3

Kaoru i Kojiro ruszyli w stronę auta.

Kolacja "małżeństwa" przeszła bez żadnych problemów. Oprócz tego, że portfel Joe strasznie ucierpiał na zachciankach "żony".

Mężczyźni wsiedli do wygodnego samochodu. Wyglądem przypominał ten z lat 90-tych. Jednak była w nim zmiana.

To zmianą był nowoczesny system nawigacyjny "CARLA".

Wirtualna asystentka powitała ich oboje i na rozkaz różowo-włosego.

Oboje uasadowili się wygodnie na tylnych siedzeniach.

- Nie boisz się, że kiedyś przejdzie jakiegoś przechodnia? - Zapytał Kojiro patrząc na właściciela pojazdu.

- A myślisz, że problemem jest dla mnie ukrycie ciała? - Odpowiedział pytaniem na pytanie.

Cherry wsunął rękę między uda Kojiro. Zielono-włosy powoli zaczął rozpinać guziki od eleganckiej koszuli.

- Aż tak Ci się spieszy?

- A myślisz, że mam problem z seksem na tylnym siedzeniu? - No i Nanjo odpłacił mu się tym samym. Chamski uśmieszek zaczął malować się na jego różowych ustach.

Ręka Kaoru znalazła się blisko krocza zielono-włosego. Niespodziewanie zmienił kierunek na jego klatkę piersiową. Różowo-włosy niezgrabnie przemieścił się na kolana chłopaka.

Pomógł mu z ostatnim zapięciem na koszuli i złapał za klamrę od pasa.

Szybkim ruchem pozbył się skórzanego paska i zaczął dobierać się do spodni Kojiro.

- Ja tu będę sam nago siedzieć a ty cały ubrany? O nie, nie, nie~ - Ciepłe ręce złapały za spód koszuli różowego.

Silnym ruchem pociągnął ją do góry i ściągnął z przyjaciela.

Czy oni mogą dalej nazywać się przyjaciółmi? To już wykracza poza kompetencje zwykłej przyjaźni, chyba.

Żaden z nich nie był tego pewny. Taka sytuacja miała już kilka razy miejsce, ale nigdy nie byli wtedy w pełni świadomości. Przynajmniej nie Kaoru.

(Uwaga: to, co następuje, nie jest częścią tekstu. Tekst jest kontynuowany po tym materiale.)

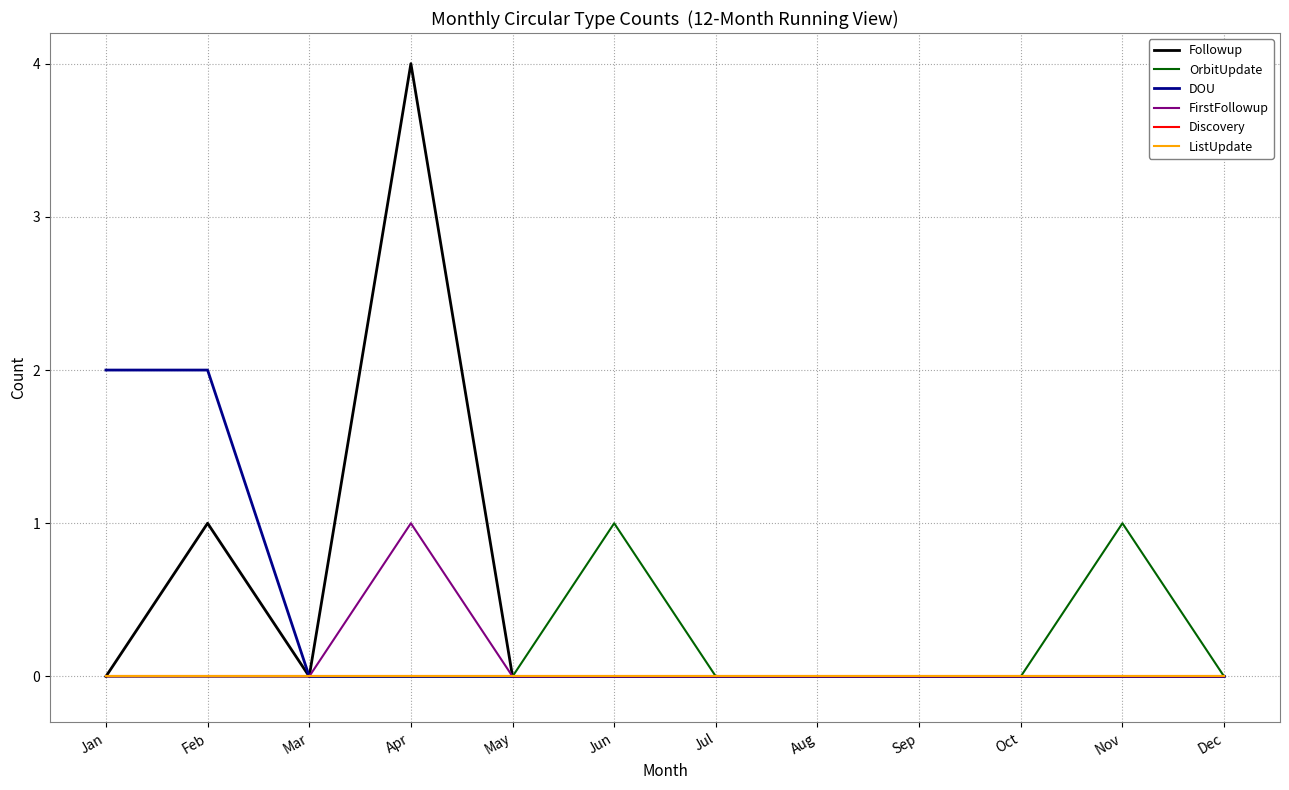

Where is DOU nearest to the value 1?

Jan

Wracając. Kiedy Joe ściągnął koszule, ukazał mu się jego ulubiony widok. Piercingi Kaoru.

- Myślałem, że już dawno się ich pozbyłeś. - Powiedział kładąc rękę na wysokości żeber.

Drugą ręką złapał za pośladki mężczyzny. Tak na wszelki wypadek, żeby nie spadł mu przypadkiem.

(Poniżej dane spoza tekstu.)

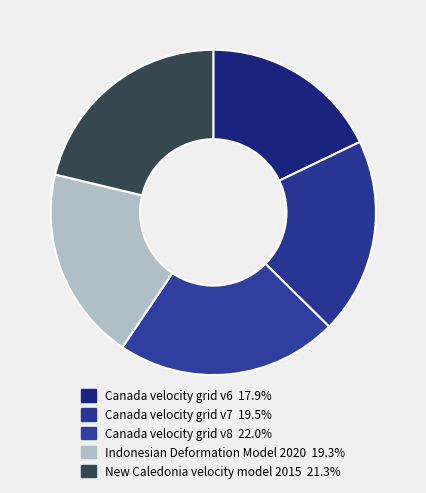

Rank the categories by value from lowest to highest.

Canada velocity grid v6, Indonesian Deformation Model 2020, Canada velocity grid v7, New Caledonia velocity model 2015, Canada velocity grid v8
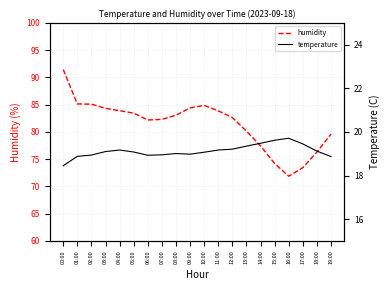

True or false: humidity and temperature cross at least once.

False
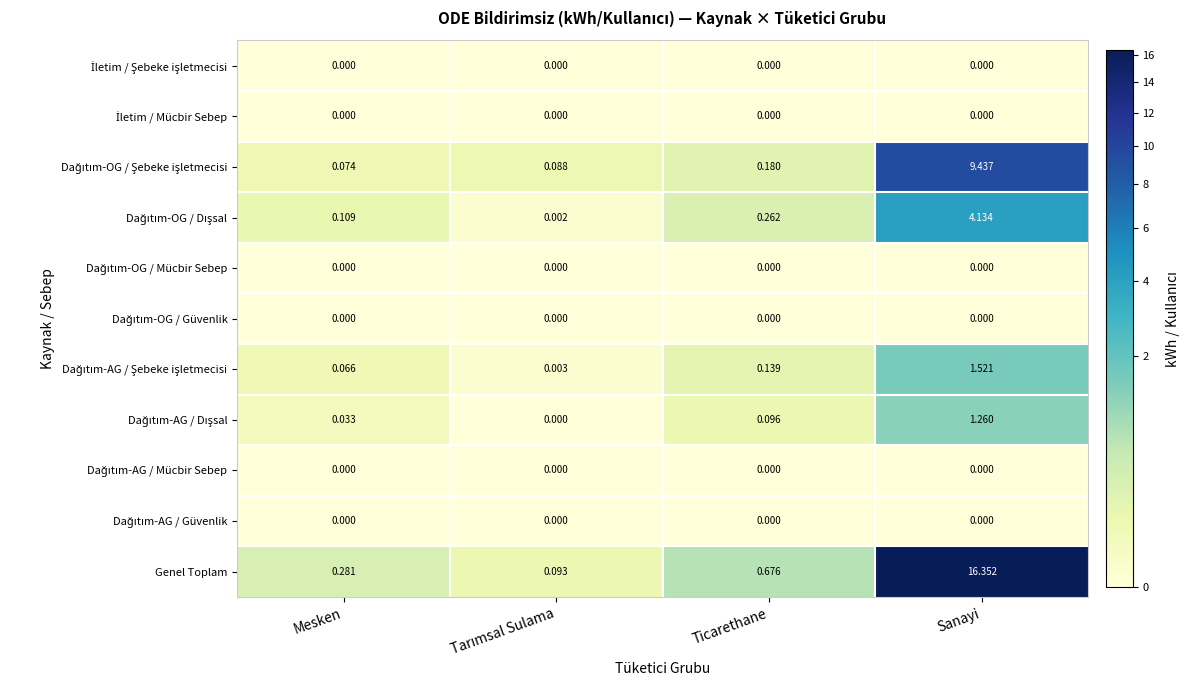

At which label is Genel Toplam closest to 8?

Ticarethane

Powoli zaczął tworzyć mokrą ścieżkę pocałunków, zaczynając od zagłębienia szyi i kończąc na metalowych serduszkach, które przebijały różową skórę.

Cherry powoli zaczął się niecierpliwić. Robiło mu się zimno i miał dość długiej gry wstępnej.

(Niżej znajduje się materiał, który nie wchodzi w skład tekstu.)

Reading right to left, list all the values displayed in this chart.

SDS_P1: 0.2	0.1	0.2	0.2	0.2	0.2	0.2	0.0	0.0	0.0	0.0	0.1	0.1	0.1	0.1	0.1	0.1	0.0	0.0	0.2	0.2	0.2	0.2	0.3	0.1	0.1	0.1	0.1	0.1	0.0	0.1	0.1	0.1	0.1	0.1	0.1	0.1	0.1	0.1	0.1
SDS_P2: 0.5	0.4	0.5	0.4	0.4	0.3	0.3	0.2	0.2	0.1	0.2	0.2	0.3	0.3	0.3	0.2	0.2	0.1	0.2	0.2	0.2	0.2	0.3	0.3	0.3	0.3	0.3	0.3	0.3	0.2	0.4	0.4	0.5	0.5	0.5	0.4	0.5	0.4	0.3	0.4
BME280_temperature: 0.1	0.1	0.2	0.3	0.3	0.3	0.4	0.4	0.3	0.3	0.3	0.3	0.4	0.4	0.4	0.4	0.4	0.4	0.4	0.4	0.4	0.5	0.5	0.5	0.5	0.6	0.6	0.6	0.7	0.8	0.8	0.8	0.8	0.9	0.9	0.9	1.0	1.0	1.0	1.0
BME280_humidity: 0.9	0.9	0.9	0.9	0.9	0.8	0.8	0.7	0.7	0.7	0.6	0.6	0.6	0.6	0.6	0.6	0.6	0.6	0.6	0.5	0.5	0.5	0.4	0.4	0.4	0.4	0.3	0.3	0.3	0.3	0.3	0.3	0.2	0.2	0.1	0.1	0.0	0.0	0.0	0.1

W końcu wpadł na to jak może zakończyć długą grę wstępną Joe.

- Carla. - Odezwał się.

- Yes master? - Fioletowa ikonka na ekranie zaczęła migać, rozświetlając przy tym ciemność w samochodzie.

- Puść muzykę. - Odpowiedział Cherry patrząc na Kojiro. Z radia zaczęła lecieć poproszona muzyka, czyli "Take Me Out". - Rozłóż siedzenia.

Tak jak rozkazał, tak się stało. Tylne siedzenia rozłożyły się na płasko. Cherry popchnął plecy Joe na płaską powierzchnię - teraz ma większe pole do popisu.

Ciemne szyby idealnie sprawdzały się przed ciekawskim wzrokiem innych kierowców, którzy chcieli zobaczyć, czy ktoś w ogóle prowadzi samochód.

Kaoru ściągnął bieliznę zielono-włosego.

- Teraz zaczyna się dopiero zabawa~ - Powiedział wbijając się w jego usta.